Aus Online Mathematik Brückenkurs 2

If we differentiate the denominator in the integrand

\displaystyle 3x=\frac{3}{2}\centerdot 2x=\frac{3}{2}\left( x^{2}+1 \right)^{\prime }

we obtain almost the same expression as in the numerator; there is a constant \displaystyle \text{2} which is different.

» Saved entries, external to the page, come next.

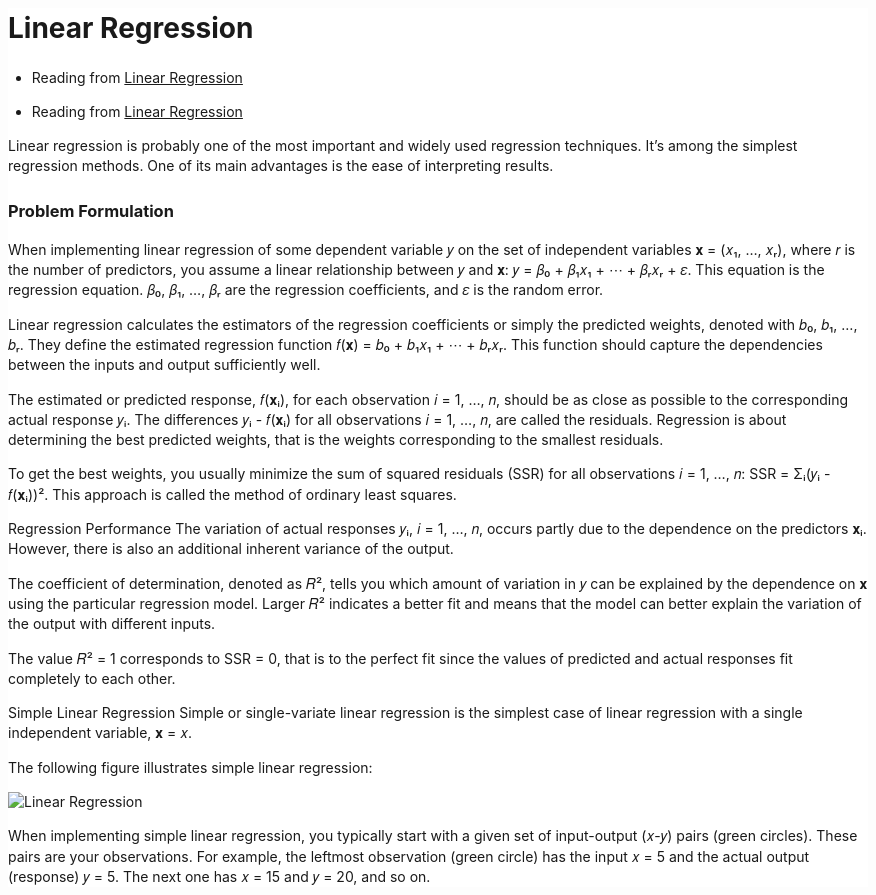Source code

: # Linear Regression

- Reading from [Linear Regression](https://realpython.com/linear-regression-in-python/)

- Reading from [Linear Regression](https://canvas.instructure.com/courses/4333667/discussion_topics/14075562/entry-23223432)

Linear regression is probably one of the most important and widely used regression techniques. It’s among the simplest regression methods. One of its main advantages is the ease of interpreting results.

### **Problem Formulation**
When implementing linear regression of some dependent variable 𝑦 on the set of independent variables 𝐱 = (𝑥₁, …, 𝑥ᵣ), where 𝑟 is the number of predictors, you assume a linear relationship between 𝑦 and 𝐱: 𝑦 = 𝛽₀ + 𝛽₁𝑥₁ + ⋯ + 𝛽ᵣ𝑥ᵣ + 𝜀. This equation is the regression equation. 𝛽₀, 𝛽₁, …, 𝛽ᵣ are the regression coefficients, and 𝜀 is the random error.

Linear regression calculates the estimators of the regression coefficients or simply the predicted weights, denoted with 𝑏₀, 𝑏₁, …, 𝑏ᵣ. They define the estimated regression function 𝑓(𝐱) = 𝑏₀ + 𝑏₁𝑥₁ + ⋯ + 𝑏ᵣ𝑥ᵣ. This function should capture the dependencies between the inputs and output sufficiently well.

The estimated or predicted response, 𝑓(𝐱ᵢ), for each observation 𝑖 = 1, …, 𝑛, should be as close as possible to the corresponding actual response 𝑦ᵢ. The differences 𝑦ᵢ - 𝑓(𝐱ᵢ) for all observations 𝑖 = 1, …, 𝑛, are called the residuals. Regression is about determining the best predicted weights, that is the weights corresponding to the smallest residuals.

To get the best weights, you usually minimize the sum of squared residuals (SSR) for all observations 𝑖 = 1, …, 𝑛: SSR = Σᵢ(𝑦ᵢ - 𝑓(𝐱ᵢ))². This approach is called the method of ordinary least squares.


Regression Performance
The variation of actual responses 𝑦ᵢ, 𝑖 = 1, …, 𝑛, occurs partly due to the dependence on the predictors 𝐱ᵢ. However, there is also an additional inherent variance of the output.

The coefficient of determination, denoted as 𝑅², tells you which amount of variation in 𝑦 can be explained by the dependence on 𝐱 using the particular regression model. Larger 𝑅² indicates a better fit and means that the model can better explain the variation of the output with different inputs.

The value 𝑅² = 1 corresponds to SSR = 0, that is to the perfect fit since the values of predicted and actual responses fit completely to each other.

Simple Linear Regression
Simple or single-variate linear regression is the simplest case of linear regression with a single independent variable, 𝐱 = 𝑥.



The following figure illustrates simple linear regression:

![Linear Regression](https://files.realpython.com/media/fig-lin-reg.a506035b654a.png)

When implementing simple linear regression, you typically start with a given set of input-output (𝑥-𝑦) pairs (green circles). These pairs are your observations. For example, the leftmost observation (green circle) has the input 𝑥 = 5 and the actual output (response) 𝑦 = 5. The next one has 𝑥 = 15 and 𝑦 = 20, and so on.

We therefore rewrite the numerator as

\displaystyle 3x=\frac{3}{2}\centerdot 2x=\frac{3}{2}\centerdot \left( x^{2}+1 \right)^{\prime },

so the integral can be written as

\displaystyle \int{\frac{\frac{3}{2}}{x^{2}+1}}\centerdot \left( x^{2}+1 \right)^{\prime }\,dx,

and we see that the substitution \displaystyle u=x^{2}+1 can be used to simplify the integral:

\displaystyle \begin{align} & \int{\frac{3x}{x^{2}+1}}\,dx=\left\{ \begin{matrix} u=x^{2}+1 \\ du=\left( x^{2}+1 \right)^{\prime }\,dx=2x\,dx \\ \end{matrix} \right\} \\ & =\frac{3}{2}\int{\frac{\,du}{u}}=\frac{3}{2}\ln \left| u \right|+C \\ & =\frac{3}{2}\ln \left| x^{2}+1 \right|+C \\ & =\frac{3}{2}\ln \left( x^{2}+1 \right)+C \\ \end{align}

In the last step, we take away the absolute sign around the argument in \displaystyle \ln , because \displaystyle x^{2}+1 is always greater than or equal to \displaystyle \text{1}.